Carr also revealed that France is a big market for the club as they are still held in high regard there. He mentioned Tiote’s international colleague Gervinho as one target as well as Kevin Gamiero of Lorient. Nearby neighbours Belgium is also a constant scouting ground with the club represented at the recent Anderlecht vs Genk match, where it’s likely they were watching Jonathan Legear. His suggested price of around €3m fits the club policy and Newcastle are desperate to secure a long term solution to the lack of depth on the right hand side.
His poor injury record won’t have gone unnoticed and with Newcastle operating a risk assessment type policy, no facet is overlooked.
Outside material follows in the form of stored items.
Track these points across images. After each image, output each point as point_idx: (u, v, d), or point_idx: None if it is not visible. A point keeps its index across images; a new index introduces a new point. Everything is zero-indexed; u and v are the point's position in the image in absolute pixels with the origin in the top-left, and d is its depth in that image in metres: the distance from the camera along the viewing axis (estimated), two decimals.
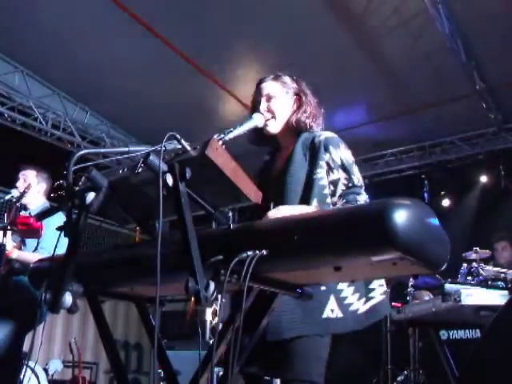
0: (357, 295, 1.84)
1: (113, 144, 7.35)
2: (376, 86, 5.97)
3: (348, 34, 5.23)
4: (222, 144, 1.64)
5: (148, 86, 6.19)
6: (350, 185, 1.90)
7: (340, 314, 1.79)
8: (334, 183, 1.90)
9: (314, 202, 1.84)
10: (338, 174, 1.91)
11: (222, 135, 1.74)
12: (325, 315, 1.77)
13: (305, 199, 1.87)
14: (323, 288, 1.77)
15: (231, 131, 1.79)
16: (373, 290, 1.86)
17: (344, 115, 6.18)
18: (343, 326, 1.79)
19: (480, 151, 6.88)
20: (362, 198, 1.89)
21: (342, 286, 1.82)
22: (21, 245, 3.50)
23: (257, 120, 2.00)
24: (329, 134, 2.01)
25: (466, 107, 6.07)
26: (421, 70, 5.53)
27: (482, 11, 4.79)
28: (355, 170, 1.94)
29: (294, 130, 2.06)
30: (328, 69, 5.44)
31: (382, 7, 4.80)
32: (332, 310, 1.78)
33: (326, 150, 1.93)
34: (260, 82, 2.12)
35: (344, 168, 1.91)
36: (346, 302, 1.81)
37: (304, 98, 2.08)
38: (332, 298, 1.79)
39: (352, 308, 1.81)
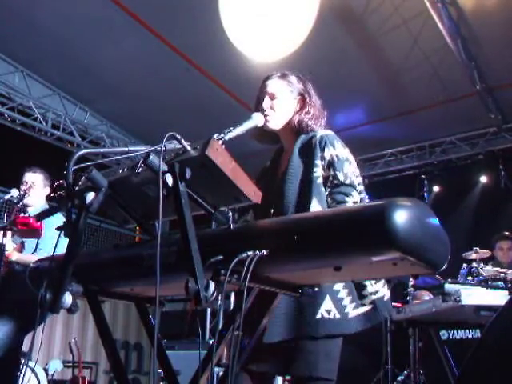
0: (349, 298, 1.82)
1: (113, 144, 7.35)
2: (376, 85, 5.97)
3: (348, 34, 5.23)
4: (222, 144, 1.63)
5: (148, 86, 6.19)
6: (336, 182, 1.87)
7: (338, 315, 1.77)
8: (325, 181, 1.90)
9: (314, 202, 1.84)
10: (328, 172, 1.90)
11: (222, 135, 1.73)
12: (318, 316, 1.75)
13: (304, 200, 1.86)
14: (316, 289, 1.76)
15: (231, 131, 1.78)
16: (365, 296, 1.84)
17: (344, 115, 6.18)
18: (340, 327, 1.78)
19: (480, 151, 6.88)
20: (352, 200, 1.85)
21: (337, 286, 1.80)
22: (21, 246, 3.49)
23: (256, 119, 1.98)
24: (325, 132, 1.99)
25: (465, 107, 6.07)
26: (421, 69, 5.53)
27: (482, 11, 4.79)
28: (345, 167, 1.90)
29: (296, 130, 2.05)
30: (328, 68, 5.44)
31: (381, 7, 4.80)
32: (328, 310, 1.76)
33: (321, 148, 1.92)
34: (266, 78, 2.10)
35: (332, 165, 1.89)
36: (343, 303, 1.80)
37: (308, 99, 2.05)
38: (328, 299, 1.77)
39: (346, 310, 1.79)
Re-sale value is the new buzzword, and when you consider that some of this season’s players like Danny Simpson and Mike Williamson only cost £1.75m combined, the frugal approach doesn’t seem such a bad idea.
Using a mixture of scouting and asking those within the game, they use all the available resources when identifying targets. Take Leon Best who was recommended by former Arsenal and Republic of Ireland player Liam Brady. Carr also mentioned discussions he had with Sven-Goran Erikksson about Gervinho who won’t be as cheap as many of the recent purchases.
The real problem with this style of transfers is the risk of not always finding quality. The concept of paying peanuts gets you monkeys being the argument of those cynical of the new transfer strategy. There have been failures during Ashley’s tenure. James Perch looks well out of his depth but at £1.5m you’d think the club would recoup a fair portion of that fee. Spanish striker Xisco, however, who cost £6m, makes the mind boggle. An assist against Aston Villa at the start of the season made you think he had a future, all be it in the unorthodox position of right wing. He’s now back at Deportivo on loan from whom he joined Newcastle with his future at the Magpies not looking likely.
Ashley’s history means many will never trust him. That image wasn’t enhanced by the sacking of Chris Hughton who did all that he could and was much loved by the fans. So while the mega fees and star names are unlikely to be joining Newcastle soon, it would appear they want to go a different route. And instead of buying the stars, they want to make them.